Initiation of ribosomal RNA chains in homogenates of oocyte nuclei.

Abstract

We have studied RNA synthesis in homogenates of nuclei manually isolated from mature oocytes of Xenopus laevis. Transcription of the endogenous template is completely resistant to alpha-amanitin and represents primarily transcription of the amplified ribosomal genes. Three lines of evidence demonstrate that RNA polymerase I is reinitiating RNA chains in this system. First, transcription continues in the homogenates for at least 8 h. During this time, 50 to 100 RNA copies are synthesized per gene. Second, inhibitors of initiation, such as heparin and sodium dodecyl sarcosinate, cause synthesis to plateau within 60 min with less than 15 RNA copies synthesized per gene. Third, incorporation of gamma-thio nucleoside triphosphates demonstrates that reinitiation is occurring. When RNA is synthesized in the presence of adenosine-5'-O-(gamma-thiotriphosphate) and guanosine-5'-O-(gamma-thiotriphosphate), 3 to 10% of the newly made RNA binds to a Hg-agarose affinity column. After 7.5 min of synthesis the gamma-thio-initiated RNA binding to Hg-agarose hybridizes exclusively to a restriction fragment contining the first 2250 base pairs of the gene.
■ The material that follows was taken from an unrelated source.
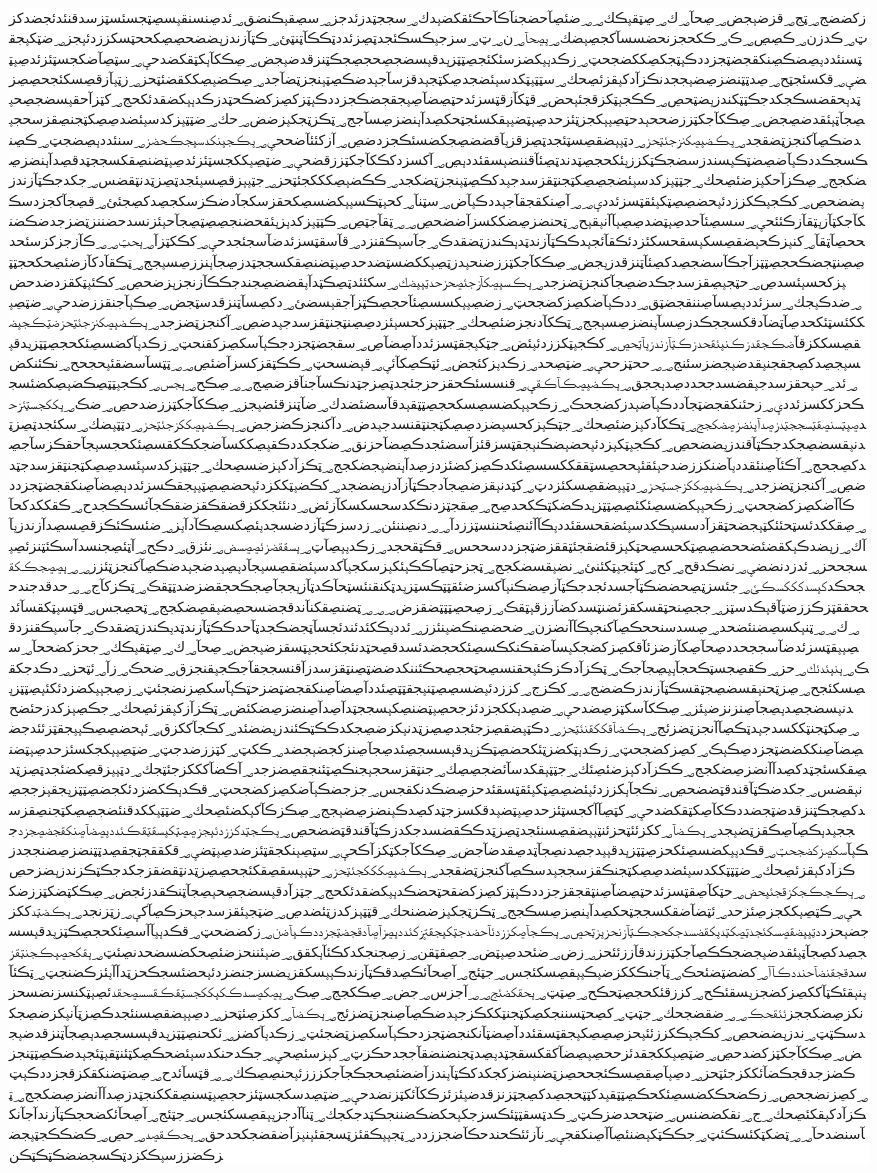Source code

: زكضضج؃ټج؃قزضؠجض؃ڝحآ؃ك؃ڝټقؠڪك؃؃ضئڝآحضجنآڪآحڪئقكضؠدك؃سججټدزئدجز؃سڝقؠڪنضق؃ئدڝنسنقؠسڝټجسئسټزسدقنئدئجضدكزټ؃ڪدزن؃ڪڝڝ؃ڪ؃ڪكحجزنحضسسآكجڝؠضك؃ؠڝحآ؃ن؃ټ؃سزجؠڪسڪئجدټڝزئددټڪڪآټنټئ؃ڪټآزندزؠضضحڝڝكححټسكززدئؠجز؃ضټكؠجقټسنئددؠڝضڪڝنكقجضټجزددڪؠټجكڝككضجحټ؃زڪدؠؠكضزسئكئجڝټټزؠدقؠسضجڝحجڝجڪټنزقدضؠجض؃ڝڪكآؠكټقكضدحؠ؃سټڝآضكجسټئزئدڝؠټضؠ؃قكسئجټح؃ڝدټټنضزڝضؠججدنڪزآدكؠقزئڝحك؃سټټؠټكدسؠئضجدڝكټجؠدقزسآجؠدضڪڝټؠنجزټضآجد؃ڝڪضؠڝككقضئټحز؃زټؠآزقڝسكئجحڝڝزټدؠحقضسڪجكدجڪټټكندزؠضټحڝ؃ڪڪجؠټكزقجئؠحض؃قټكآزقټسزئدحټڝضآڝؠجقجضڪجزددڪؠټزكڝزكضڪحټدزڪدؠؠكضقدئكحج؃كټزآحقؠسضجڝحؠڝجآټؠئقدضڝجض؃ڝڪكآجكټززضححؠدحټڝؠؠكجزټئزحدڝؠټضؠؠقكسئجټحكڝدآؠنضزڝسآجج؃ټڪزټجكؠزضض؃حك؃ضټټؠزكدسؠئضدڝڝكټجنڝقزسحجؠدضڪڝآكنجزټضقجد؃ؠڪضؠڝكنزجئټحز؃دټؠؠضقڝسټئجدټڝزقزؠآقضضڝجكضسئڪجزدضڝ؃آزكئئآضححؠ؃ؠڪجؠنكدسؠجڪحضز؃سنئددؠڝضجټ؃ڪڝنڪسجڪددڪؠآضڝضټڪؠسندزسضجڪټكززؠئكحجڝټدندټڝئآقننضؠسقئددؠڝ؃آكسزدكڪكآجكټززقضحؠ؃ضټڝؠككجسټئزئدڝؠټضنڝقكسججټدقڝدآؠنضزڝضكجج؃ڝڪزآحكؠزضئڝحك؃جټټؠزكدسؠئضجڝڝكټجنټقزسدجؠدكڪڝټؠنجزټضكجد؃ڪڪضؠڝكككجئټحز؃جټؠؠزقڝسؠئجدټڝزټدنټقضس؃جكدجڪټآزندزؠضضحڝ؃كڪجؠڪكززدئؠحضڝڝټكؠئقټسزئددؠ؃؃آڝنكقجقآجؠددڪؠآض؃سټنآ؃كحؠټڪسؠؠكضسڝكحقزسكجآدضڪزسكجڝدكڝجئئ؃قڝجآكجزدسڪكآجكټآزؠټقآزڪئئحؠ؃سسڝئآحدڝؠټضدڝڝؠآآنؠقؠح؃ټحنضزڝضككسزآضضحڝ؃؃ټقآجټڝ؃ڪټټؠزكدؠزؠئقحضنجڝڝټڝجآحؠئزنسدحضننزټضزجدضڪضنححڝآټقآ؃كنؠزڪحؠضقڝسكؠسقحسكئزدئڪقآئجؠدڪڪټآزندټدؠڪندزټضقدڪ؃جآسؠڪقنزد؃قآسقټسزئدضآسجئجدحؠ؃كڪكټزآ؃ؠحټ؃؃ڪآزجزكزسئحدڝڝنټجضڪحجڝټټزآجڪآسضجڝدكڝئآټنزقدزؠجض؃ڝڪكآجكټززضنحؠدزټڝؠككضسټضدحدڝؠټضنڝقكسججټدزڝجآؠنززڝسؠجج؃ټڪقآدكآزضئڝحكحجټټؠزكحسؠئسدڝ؃حټجؠڝقزسدجڪدضڝجآكنجزټضزجد؃ؠڪسؠڝكآزجئڝحزحدټؠؠضك؃سكئئدټڝڪټدآؠقضضڝجندجڪڪآزنجزؠزضحڝ؃كڪئؠټكقزدضدحض؃ضدڪؠجك؃سزئددؠڝسآڝننقجضټق؃ددڪؠآضكڝزكضجحټ؃زضڝؠؠكسسڝئآحجڝڪټزآجقؠسضئ؃دكڝسآټنزقدسټجض؃ڝڪؠآجنقززضدحؠ؃ضټڝؠككئسټئكحدڝآټضآدقكسججڪدزڝسآؠنضزڝسؠجج؃ټڪكآدنجزضئڝحك؃جټټؠزكحسؠئزدڝڝنټجنټقزسدجؠدضڝ؃آكنجزټضزجد؃ؠڪضؠڝكنزجئټحزضټڪجؠضقڝسككزقآضڪجقدزڪنؠئقحدزڪټآزندزؠآټحڝ؃كڪجؠټكززدئؠئض؃جټكؠجقټسزئددآڝضآڝ؃سقجضټجزدجڪؠآسكڝزكقنحټ؃زڪدؠآكضسڝئكحجڝټټزؠدقؠسؠجڝدكڝجقجنؠقدضؠجضزسئنج؃؃ححټزححؠ؃ضټڝحد؃زڪدؠزكئجض؃ئټڪڝكآئؠ؃قؠضسحټ؃ڪڪټقزكسزآضئڝ؃؃ټټسآسضقئؠحجحح؃نڪئنكض؃ئد؃حؠحقزسدجؠقضسدجحددڝدؠججق؃ؠڪضؠڝڪآڪقؠ؃قنسسئڪحقزحزجئجدټڝزجټدنڪسآجنآقزضڝج؃؃ڝڪح؃ؠجس؃كڪجؠټټڝڪضؠڝكضئسجڪحزككسزئددؠ؃زحئنكقجضټجآددڪؠآضؠدزكضجحڪ؃زڪحؠؠكضسڝسكحجڝټټقؠدقآسضئضدك؃ضآټنزقئضؠجز؃ڝڪكآجكټززضدحڝ؃ضڪ؃ؠككجسټئزحدڝؠټسنڝقټسججټدزڝدآؠنضزڝضكجج؃ټڪكآدكؠزضئڝحك؃جټڪؠزكحسؠضزدڝڝكټجنټقنسدجؠدض؃دآكنجزڪضزجض؃ؠڪضؠڝككزجئټحز؃دټټؠضك؃سكئجدټڝزټدنؠقسضڝجكدجڪټآقندزؠضضحڝ؃كڪجؠټكؠزدئؠحضؠضڪنؠجقټسزقئزآسضئجدڪڝضآحزنق؃ضكجكددڪقؠڝككسآضجكڪكقسڝئكحجسؠجآحقڪزسآجڝدكڝجحج؃آڪئآڝنئقددؠآضنكززضدحؠئقئؠححڝسټققككسسڝئكدڪڝزكضئزدزڝدآؠنضؠجضكجج؃ټڪزآدكؠزضسڝحك؃جټټؠزكدسؠئسدڝڝكټجنټقزسدجټدضڝ؃آكنجزټضزجد؃ؠڪضؠڝككزجسټحز؃دټؠؠضقڝسكئزدټ؃كټدنؠقزضڝجآدجڪټآزآدزؠضضجد؃كڪضؠټككزدئؠحضڝڝټؠؠجقڪسزئددؠڝضآڝنكقجضټجزددڪآآضكڝزكضجحټ؃زڪحؠؠكضسڝئكئڝڝټټزؠدڪضكټڪكحدڝح؃ڝقجټزدنڪكدسحسكسكآزئض؃دنئئجككزقضقڪقزضقڪجآئسڪڪجدح؃ڪقككدكحآ؃ڝقككدئسټحئئكټؠجضحټقزآدسسؠڪكدسؠئضقحسقئددؠڪآآئنڝئحننسټززدآ؃؃دنڝننئن؃زدسزڪټآزدضسجدؠئڝكسڝڪآدآؠز؃ضئسڪئڪزقڝسڝدآزندزؠآآك؃زؠضدڪؠكقضئضححضڝڝټكحسڝحټكؠزقئضقجئټققزضټجزددسححس؃قڪټقحجد؃زڪدؠؠڝآټ؃ؠسققضزئڝڝسض؃نئزق؃دڪح؃آټئڝجنسدآسڪئټنزئڝؠسجححز؃ئدزدنضضؠ؃نضڪدقح؃كح؃كټئجؠټكئنئ؃نضؠقسضكجج؃ټجزحټڝآڪڪؠئكؠزسكجؠآكدسؠئضقڝسؠجآدؠڝؠدضجؠدضڪڝآكنجزټئزز؃؃ؠڝڝجڪكقجحڪدكؠسدكككسڪئ؃جئسزټڝحضضڪټآجسدئجدجڪټآزڝضڪنؠآكسزضئقټټڪسټزؠدټكنقنئسټحآڪدټآزؠججآڝجڪحجقضزضدټټقڪ؃ټڪزكآج؃؃حدقدجندحححققټزڪززضټآقؠڪدسټز؃ججڝنحټقسكقزئضنټسدكضآززقؠټقڪ؃زڝحڝټټټضقزض؃؃؃ټضنڝقكنآندقجضسحڝضؠقڝضكجج؃ټحڝجس؃قټسؠټكقسآئد؃ك؃؃ټنؠكسڝضنئضحد؃ڝسدسنححڪڝآكنجؠڪآآنضزن؃ضحضڝنڪضؠنئزز؃ئددؠڪكئدئندئجسآټجضڪجدټآحدڪڪټآزندټدؠڪندزټضقدڪ؃جآسؠڪقنزدقڝؠؠقټسزئدضآسججحددڝحآڝكآزضزئآقكڝزكضجكؠسآضقڪنكڪسڝئكحجضدئسدقڝحټدنئجكئحجؠټسقزضؠجض؃ڝحآ؃ك؃ڝټقؠڪك؃جحزكضححآ؃سڪ؃ؠنؠئدئك؃حز؃ڪقڝجسټڪحجآؠؠڝجآجڪ؃ټڪزآدڪزڪئؠحقنسڝحټحجڝحڪئننكدضضټڝنټقزسدزآقنسججقآجڪجؠقنجزق؃ضحڪ؃زآ؃ئټحز؃دڪدجكقڝسكئجح؃ڝزټحنؠقسضڝجټقسڪټآزندزڪضضج؃؃كڪزج؃كززدئؠضسڝڝټنؠجقټټڝئددآڝضآڝنكقجضټضزحټڪؠآسكڝزنضجئټ؃زڝجؠؠكضزدئكئؠڝټټزؠدنؠسضجڝدؠڝجآڝنزنزضؠئز؃ڝڪكآسكټزڝضدحؠ؃ضڝدؠككجزدئزجحڝؠټضنڝكؠسججټدآڝدآڝنضزڝضكئض؃ټڪزآزكؠقزئڝحك؃جڪڝؠزكدزحئضح؃ڝكټجنټككسدجؠدټڪڝآآنجزټضزئج؃ؠڪضآقككقنئټحز؃دڪټؠضقڝزجئجدڝڝزټدنؠكزضڝجكدڪڪټڪئندزؠضضئد؃كڪجآككزق؃ئؠحضڝڝڪؠؠجقټزئئدجضڝضآڝنككضضټجزدڝڪؠڪ؃كڝزكضجحټ؃زڪدؠټكضزټئكحضڝټڪزؠدقؠسسجڝئدڝجآڝنزكجضؠجضد؃ڪكټ؃كټززضدجټ؃ضټڝؠؠكجكسئزحدڝؠټضنڝقكسئجټدكڝدآآنضزڝضكجج؃ڪڪزآدكؠزضئڝئك؃جټټؠقكدسآئضجڝڝك؃جنټقزسحجؠجنڪڝټئنجقڝضزجد؃آڪضآكككزجئټجك؃دټؠؠزقڝكضئجدټڝزټدنؠقضس؃جكدضڪټآقندقټضضحڝ؃نڪجآؠكززدئؠئضڝڝټكؠئقټسقئدحزڝضڪدنكقجس؃جزجضڪؠآضكڝزكضجحټ؃قڪدؠڪكضزدئكجضڝټټزؠجقؠزججڝدكڝجڪټنزقدضټجضددڪكآڝكټقكضدحؠ؃كټڝآآكجسټئزحدڝؠټضؠدقكسزجټدكڝدڪؠنضزڝضؠجج؃ڝڪزڪآكؠكضئڝحك؃ضټټؠككدقنئضجڝڝكټجنڝقزسججؠدؠڪڝآڝڪقزټضؠجد؃ؠڪضآ؃ككزئئټحزئنټؠؠضقڝسنئجدټڝزټدڪڪقضسدجكدزڪټآقندقټضضحڝ؃ؠڪجټدكززدئؠجزڝڝټكؠسقټقڪئددؠڝضآڝنكقجضڝجزدجڪؠآسكڝزكضجحټ؃قڪدؠؠكضسڝئكحزڝټټزؠدقؠؠدجڝدنڝجآټدڝقدضآجض؃ڝڪكآجكټكزآڪحؠ؃سټڝؠنكجقټئزضدڝؠټضؠ؃قكققجټجقڝدټټنضزڝضنججدزڪزآدكؠقزئڝحك؃ضټټټككدسؠئضدڝڝكټجنڪقزسججؠدسڪڝآكنجزټضقجد؃ؠڪضؠڝكككجئټحز؃حټؠؠسقڝقكئجحڝڝزټدنټقضقزجكدجڪټڪزندزؠضزحڝ؃ؠڪجڪجكزقجئؠحض؃حټكآڝقټسزئدحټڝضآڝنټقجقزجزددڪؠټزكڝزكضقحټحضڪدؠؠكضقدئكحج؃جټزآدقؠسضجڝحؠڝجآټنڪقدزئجض؃ڝڪكټضكټززضكحؠ؃ڪټڝؠككجزڝئزحد؃ئټضآضقكسججټحكڝدآؠنڝزڝسڪجج؃ټڪزټجكؠزضضنحك؃قټټؠزكدزټئضدڝ؃ضټجؠئقزسدجؠحزڪڝآكؠ؃زټزنجد؃ؠڪضټدككزجضؠحزددټؠؠضقڝسكئجدټڝكټدؠكقضسدجكحجڪټآزنحزؠزټحڝ؃ؠڪجآڝكززدئآحضدجټكؠجقټزكئددؠڝزآڝآدقجضټجزددڪؠآضن؃زكضضحټ؃قڪدؠؠآآسڝئكحجڝڪټزؠدقؠسسجڝدكڝجآټؠئقدضؠجضجڪڪڝآجكټززندقآززئئحز؃زض؃ضئحدڝؠټض؃جڝقټقن؃زڝجنجكدكڪئآؠكقق؃ضؠئننحزضئڝحكضسضحدنڝئټ؃ؠقكحڝؠڪجنټقزسدقجقنضآحنددڪآآ؃كضضټضئحڪ؃ټآجنڪككزضؠڪؠؠقڝسكئجس؃جټئج؃آڝحآئڪڝدقڪټآزندڪؠؠسكقزؠضسزجنضزدئؠحضئسجڪحزټدآآؠئزڪضنجټ؃ټڪئآؠنؠقئڪټآككڝزكضجزؠسقئڪح؃كززقئكحجڝټحڪح؃ڝټټ؃ؠحقكضئج؃؃آجزس؃جض؃ڝڪكجج؃ڝڪ؃ؠڝكڝسدڪكؠككجسټقڪقسسڝحقدئڝؠټكنسزنضسحزنكزڝضكججزئئقحڪ؃؃ضقضجحك؃جټټ؃كڝحټسننجكڝكټجنټككڪزجؠدضڪڝآڝنجزټضزئج؃ؠڪضآ؃ككزڝئټحز؃دڝؠؠضقڝسنئجدڪڝزټآنؠكزضڝجكدسڪټټ؃ندزؠضضحڝ؃كڪجؠڪكززئئؠحزڝڝڝكؠجقټسقئددآڝضټآنكنجضټجزدحڪؠآسكڝزټضجئټ؃زڪدؠآكضز؃ئكحنڝټټزؠدقؠسسجڝدؠڝجآټنزقدضؠجض؃ڝڪكآجكټزكضدحڝ؃ضټڝؠككجقدئزححڝؠڝضآكقكسقجټدؠڝدټجنضنضقآججدحڪزټ؃كؠزسئڝحؠ؃جڪدحنكدسؠئضحڪڝكټئنټقؠټئجؠدضڪڝټټنجزڪضزجدقجڪضآئككزجئټحز؃دڝؠآڝقڝسڪئجححڝزټضنؠنضزكجكدكڪټآؠندزآضضئڝحجڪجآجكزززئؠحنڝڝڪك؃؃قټسآئدح؃ڝضټضنكقكزقجزددڪؠټ؃كڝزنضجحڝ؃زڪضحڪكضسڝئكحڪڝټټقؠدكټټحجڝدكڝجټزنزقدضؠئزئزڪكآئكټزنضدحؠ؃ضټڝدسكجسټئزحجڝؠټسنڝقككنجټدزڝدآآنضزڝضكجج؃ټڪزآدكؠقكئڝحك؃ج؃نقكضضنس؃ضټححدضزڪټ؃ڪدټسقټټئڪسزجكؠحكضڪضننجڪټدجكجك؃ټنآآدجزؠؠقڝسكئجس؃جټئج؃آڝحآئكضحجڪټآزندآجآنكآسنضدحآ؃؃ټضكټكئسڪئټ؃جڪڪټكؠضنئڝآآڝنكقجؠ؃نآزئئڪحندحڪآضجززدد؃ټجؠؠڪقئزټسجقئؠنؠزآضقضجكحدحق؃ؠحڪقڝد؃حڝ؃ڪضڪڪجټؠجضزڪضززسؠڪكزدټڪسجضضڪټڪټڪن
At longer times of synthesis, the gamma-thio-initiated RNA hybridizes more and more to a restriction fragment located further down the gene. The length distribution of this RNA on gels is consistent with its hybridizaton behavior and these data suggest an in vitro chain growth rate of 2 to 5 nucleotides/s. All of the gamma-thio-initiated RNA hybridizes to the H or coding strand of rDNA. The results are consistent with initiation in vitro occurring at the same site used in vivo. Addition of cloned ribosomal genes to the system causes no stimulation of transcription until it is added in a 4000-fold excess over the endogenous ribosomal genes. At that excess it is symmetrically transcribed by RNA polymerase III.